What finally occured to me is that what's missing from synthesizers is a reflection of muscles. Continuous muscular exertion is required to play a traditional musical instrument, and there is no analog for this in the synthesis architecture. One solution was proposed by my friend and computer music pioneer Scot Gresham-Lancaster. In 1984 Scot had done some force feedback experiments at The Exploratorium in San Francisco, using linear motors like the ones that move the heads in hard disk drives. He figured that to simulate interaction with a musical instrument, a motion detector and programmable circuitry would also be required . To emulate a guitar bend, for example, the motor would have to push back with an exponentially increasing amount of force, the way a guitar string does, and also respond to velocity and acceleration.

So I pulled a motor out of an old crashed hard disk and sat down to figure out the exact mathematical relation for a guitar string. But then I remembered from my introductory engineering class that metal wire is elastic, and that elasticity is linear. So if a guitar string, or say a rubber band is linearly elastic, then why does it become exponentially harder to stretch the further you stretch it, until it is almost infinitely difficult? An infinitely resistive rubber band? That's absurd.

Then I had something of a revelation. If what seems like non-linear interaction isn't really non-linear, then it must be the perception of the interaction that is non-linear. That is, it must be that muscle activation is also a perceptual process and this sense of nonlinearity is a perceptual property of muscles. There is a finite limit to your muscles' strength and as you reach your limit, you can exert an increasing amount of force only with greater and greater difficulty. It only seems like a rubber band has nearly infinite resistive power because it is difficult to exert enough force to actually break one. Then I realized that just like other perceptual modes, this nonlinear property of muscle activation could be modeled electronically. After that it took several years to map out the parameters of gesture modelling. But it was the counterintuitive nature of this problem that had kept the solution hidden.

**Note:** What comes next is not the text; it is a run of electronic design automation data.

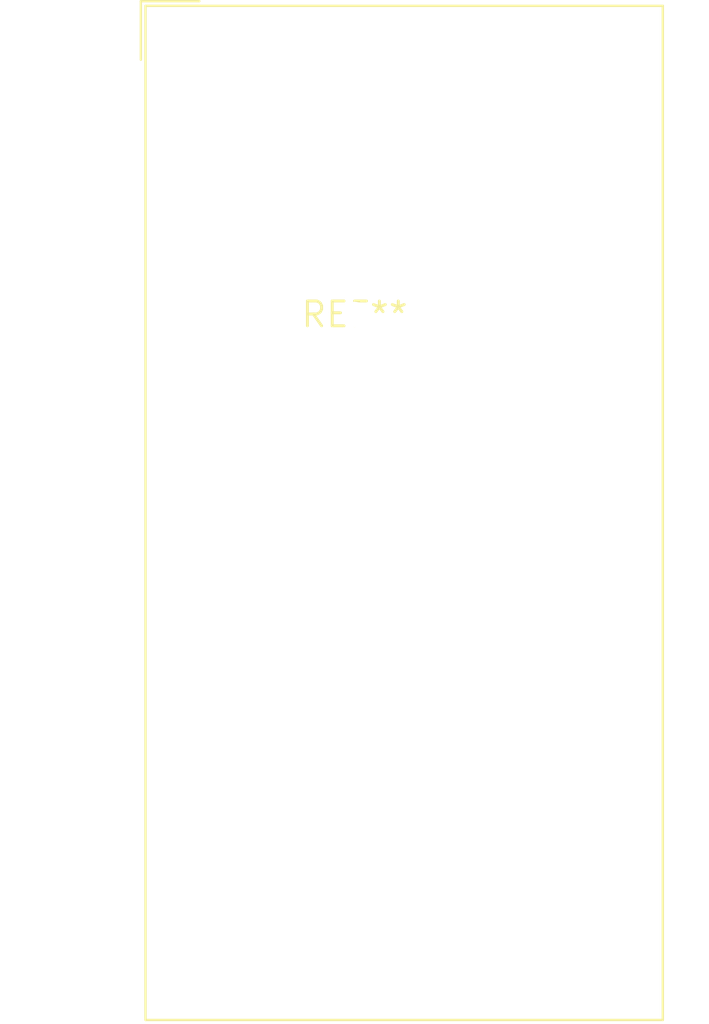
<source format=kicad_pcb>
(kicad_pcb (version 20240108) (generator pcbnew)

  (general
    (thickness 1.6)
  )

  (paper "A4")
  (layers
    (0 "F.Cu" signal)
    (31 "B.Cu" signal)
    (32 "B.Adhes" user "B.Adhesive")
    (33 "F.Adhes" user "F.Adhesive")
    (34 "B.Paste" user)
    (35 "F.Paste" user)
    (36 "B.SilkS" user "B.Silkscreen")
    (37 "F.SilkS" user "F.Silkscreen")
    (38 "B.Mask" user)
    (39 "F.Mask" user)
    (40 "Dwgs.User" user "User.Drawings")
    (41 "Cmts.User" user "User.Comments")
    (42 "Eco1.User" user "User.Eco1")
    (43 "Eco2.User" user "User.Eco2")
    (44 "Edge.Cuts" user)
    (45 "Margin" user)
    (46 "B.CrtYd" user "B.Courtyard")
    (47 "F.CrtYd" user "F.Courtyard")
    (48 "B.Fab" user)
    (49 "F.Fab" user)
    (50 "User.1" user)
    (51 "User.2" user)
    (52 "User.3" user)
    (53 "User.4" user)
    (54 "User.5" user)
    (55 "User.6" user)
    (56 "User.7" user)
    (57 "User.8" user)
    (58 "User.9" user)
  )

  (setup
    (pad_to_mask_clearance 0)
    (pcbplotparams
      (layerselection 0x00010fc_ffffffff)
      (plot_on_all_layers_selection 0x0000000_00000000)
      (disableapertmacros false)
      (usegerberextensions false)
      (usegerberattributes false)
      (usegerberadvancedattributes false)
      (creategerberjobfile false)
      (dashed_line_dash_ratio 12.000000)
      (dashed_line_gap_ratio 3.000000)
      (svgprecision 4)
      (plotframeref false)
      (viasonmask false)
      (mode 1)
      (useauxorigin false)
      (hpglpennumber 1)
      (hpglpenspeed 20)
      (hpglpendiameter 15.000000)
      (dxfpolygonmode false)
      (dxfimperialunits false)
      (dxfusepcbnewfont false)
      (psnegative false)
      (psa4output false)
      (plotreference false)
      (plotvalue false)
      (plotinvisibletext false)
      (sketchpadsonfab false)
      (subtractmaskfromsilk false)
      (outputformat 1)
      (mirror false)
      (drillshape 1)
      (scaleselection 1)
      (outputdirectory "")
    )
  )

  (net 0 "")

  (footprint "Converter_DCDC_MeanWell_NSD10_THT" (layer "F.Cu") (at 0 0))

)

</source>
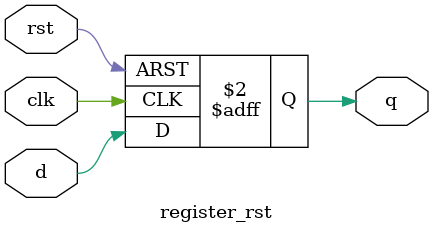
<source format=sv>
`timescale 1ns/1ps
/******************************************************************************
* (C) Copyright 2013 <Company Name> All Rights Reserved
*
* MODULE:    name
* DEVICE:
* PROJECT:
* AUTHOR:    jkoczwara
* DATE:      2020 10:55:44 PM
*
* ABSTRACT:  You can customize the file content from Window -> Preferences -> DVT -> Code Templates -> "verilog File"
*
*******************************************************************************/

module register_rst(
	
	input wire d,
	input wire rst,
	input wire clk,
	
	output reg q
	
	
	);
	
	always @ (posedge clk or posedge rst) begin
		
		if(rst)
			q<=0;
		else		
			q<=d;
		
	end
	
endmodule

</source>
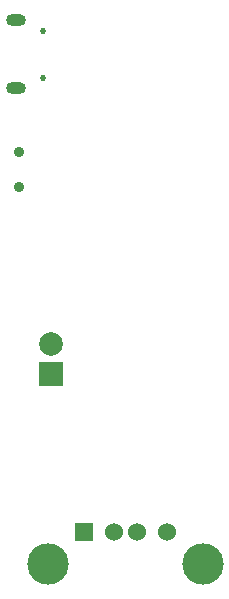
<source format=gbr>
%TF.GenerationSoftware,KiCad,Pcbnew,6.0.7-f9a2dced07~116~ubuntu20.04.1*%
%TF.CreationDate,2022-09-04T18:40:54+02:00*%
%TF.ProjectId,USBRadio,55534252-6164-4696-9f2e-6b696361645f,rev?*%
%TF.SameCoordinates,Original*%
%TF.FileFunction,Soldermask,Bot*%
%TF.FilePolarity,Negative*%
%FSLAX46Y46*%
G04 Gerber Fmt 4.6, Leading zero omitted, Abs format (unit mm)*
G04 Created by KiCad (PCBNEW 6.0.7-f9a2dced07~116~ubuntu20.04.1) date 2022-09-04 18:40:54*
%MOMM*%
%LPD*%
G01*
G04 APERTURE LIST*
%ADD10C,0.520000*%
%ADD11O,1.700000X1.000000*%
%ADD12C,0.900000*%
%ADD13R,1.524000X1.524000*%
%ADD14C,1.524000*%
%ADD15C,3.500000*%
%ADD16R,2.000000X2.000000*%
%ADD17C,2.000000*%
G04 APERTURE END LIST*
D10*
%TO.C,J1*%
X109120640Y-53932680D03*
D11*
X106770640Y-53057680D03*
X106770640Y-58807680D03*
D10*
X109120640Y-57932680D03*
%TD*%
D12*
%TO.C,SW1*%
X107086600Y-64198360D03*
X107086600Y-67198360D03*
%TD*%
D13*
%TO.C,J3*%
X112578000Y-96380500D03*
D14*
X115078000Y-96380500D03*
X117078000Y-96380500D03*
X119578000Y-96380500D03*
D15*
X122648000Y-99090500D03*
X109508000Y-99090500D03*
%TD*%
D16*
%TO.C,BT1*%
X109743240Y-82961480D03*
D17*
X109743240Y-80421480D03*
%TD*%
M02*

</source>
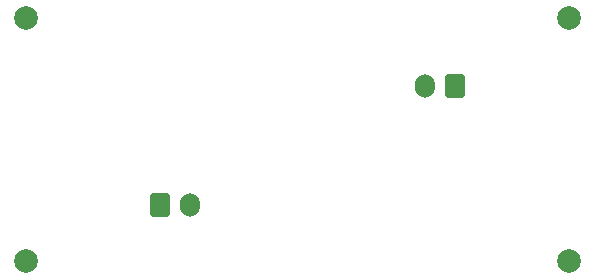
<source format=gbr>
%TF.GenerationSoftware,KiCad,Pcbnew,8.0.6*%
%TF.CreationDate,2024-11-14T22:36:56-05:00*%
%TF.ProjectId,BoostPCB,426f6f73-7450-4434-922e-6b696361645f,rev?*%
%TF.SameCoordinates,Original*%
%TF.FileFunction,Soldermask,Bot*%
%TF.FilePolarity,Negative*%
%FSLAX46Y46*%
G04 Gerber Fmt 4.6, Leading zero omitted, Abs format (unit mm)*
G04 Created by KiCad (PCBNEW 8.0.6) date 2024-11-14 22:36:56*
%MOMM*%
%LPD*%
G01*
G04 APERTURE LIST*
G04 Aperture macros list*
%AMRoundRect*
0 Rectangle with rounded corners*
0 $1 Rounding radius*
0 $2 $3 $4 $5 $6 $7 $8 $9 X,Y pos of 4 corners*
0 Add a 4 corners polygon primitive as box body*
4,1,4,$2,$3,$4,$5,$6,$7,$8,$9,$2,$3,0*
0 Add four circle primitives for the rounded corners*
1,1,$1+$1,$2,$3*
1,1,$1+$1,$4,$5*
1,1,$1+$1,$6,$7*
1,1,$1+$1,$8,$9*
0 Add four rect primitives between the rounded corners*
20,1,$1+$1,$2,$3,$4,$5,0*
20,1,$1+$1,$4,$5,$6,$7,0*
20,1,$1+$1,$6,$7,$8,$9,0*
20,1,$1+$1,$8,$9,$2,$3,0*%
G04 Aperture macros list end*
%ADD10C,2.000000*%
%ADD11RoundRect,0.250000X-0.600000X-0.750000X0.600000X-0.750000X0.600000X0.750000X-0.600000X0.750000X0*%
%ADD12O,1.700000X2.000000*%
%ADD13RoundRect,0.250000X0.600000X0.750000X-0.600000X0.750000X-0.600000X-0.750000X0.600000X-0.750000X0*%
G04 APERTURE END LIST*
D10*
%TO.C,U1*%
X44500000Y-89750000D03*
X44500000Y-110250000D03*
X90500000Y-89750000D03*
X90500000Y-110250000D03*
%TD*%
D11*
%TO.C,J3*%
X55860000Y-105515000D03*
D12*
X58360000Y-105515000D03*
%TD*%
D13*
%TO.C,J2*%
X80790000Y-95480000D03*
D12*
X78290000Y-95480000D03*
%TD*%
M02*

</source>
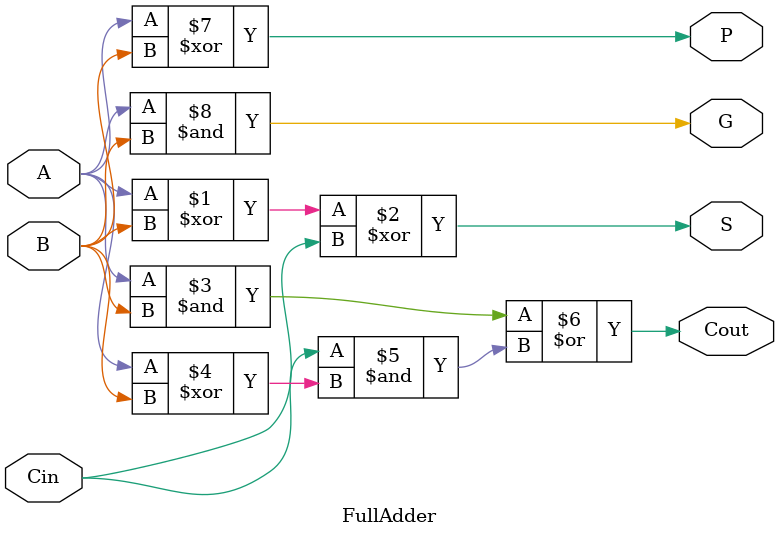
<source format=v>
module FullAdder
(
  input     A,
  input     B,
  input     Cin,
  output    S,
  output    Cout,
  output    P,
  output    G
);


assign S = A ^ B ^ Cin;
assign Cout = (A & B) | (Cin & (A ^ B));
assign P = A ^ B;
assign G = A & B;


endmodule // HalfAdder

</source>
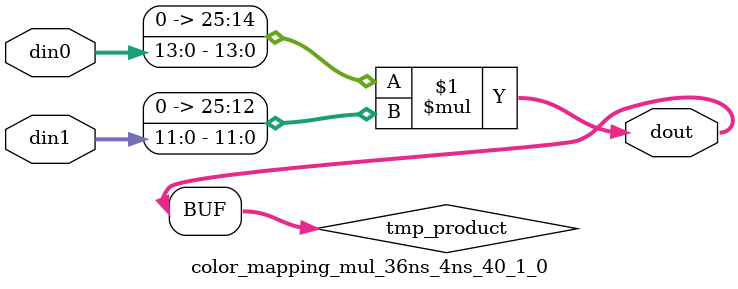
<source format=v>

`timescale 1 ns / 1 ps

 module color_mapping_mul_36ns_4ns_40_1_0(din0, din1, dout);
parameter ID = 1;
parameter NUM_STAGE = 0;
parameter din0_WIDTH = 14;
parameter din1_WIDTH = 12;
parameter dout_WIDTH = 26;

input [din0_WIDTH - 1 : 0] din0; 
input [din1_WIDTH - 1 : 0] din1; 
output [dout_WIDTH - 1 : 0] dout;

wire signed [dout_WIDTH - 1 : 0] tmp_product;
























assign tmp_product = $signed({1'b0, din0}) * $signed({1'b0, din1});











assign dout = tmp_product;





















endmodule

</source>
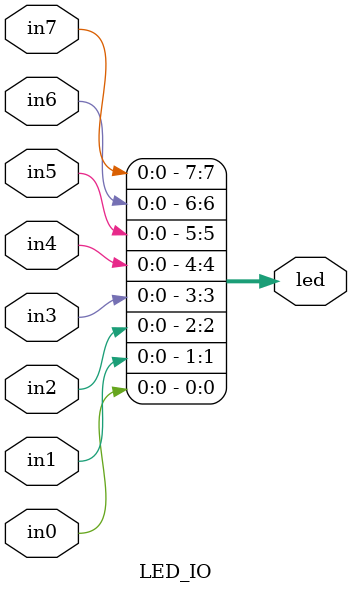
<source format=v>
module LED_IO(
	input in0,
	input in1,
	input in2,
	input in3,
	input in4,
	input in5,
	input in6,
	input in7,
	output [7:0] led
    );

	assign led [0] = in0;
	assign led [1] = in1;
	assign led [2] = in2;
	assign led [3] = in3;
	assign led [4] = in4;
	assign led [5] = in5;
	assign led [6] = in6;
	assign led [7] = in7;

endmodule

</source>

Another insight that proved valuable is that gestures are wavelike in nature. This is because muscles always operate in pairs. One muscle pulls in one direction, while the other controls the motion by pulling in the opposite direction. Then the roles are reversed. This system of opposing cyclic forces closely resembles the phenomena known as simple harmonic motion, which causes sound wave vibrations. Breathing, walking, chewing, waving, and playing music are all performed with cyclic motions.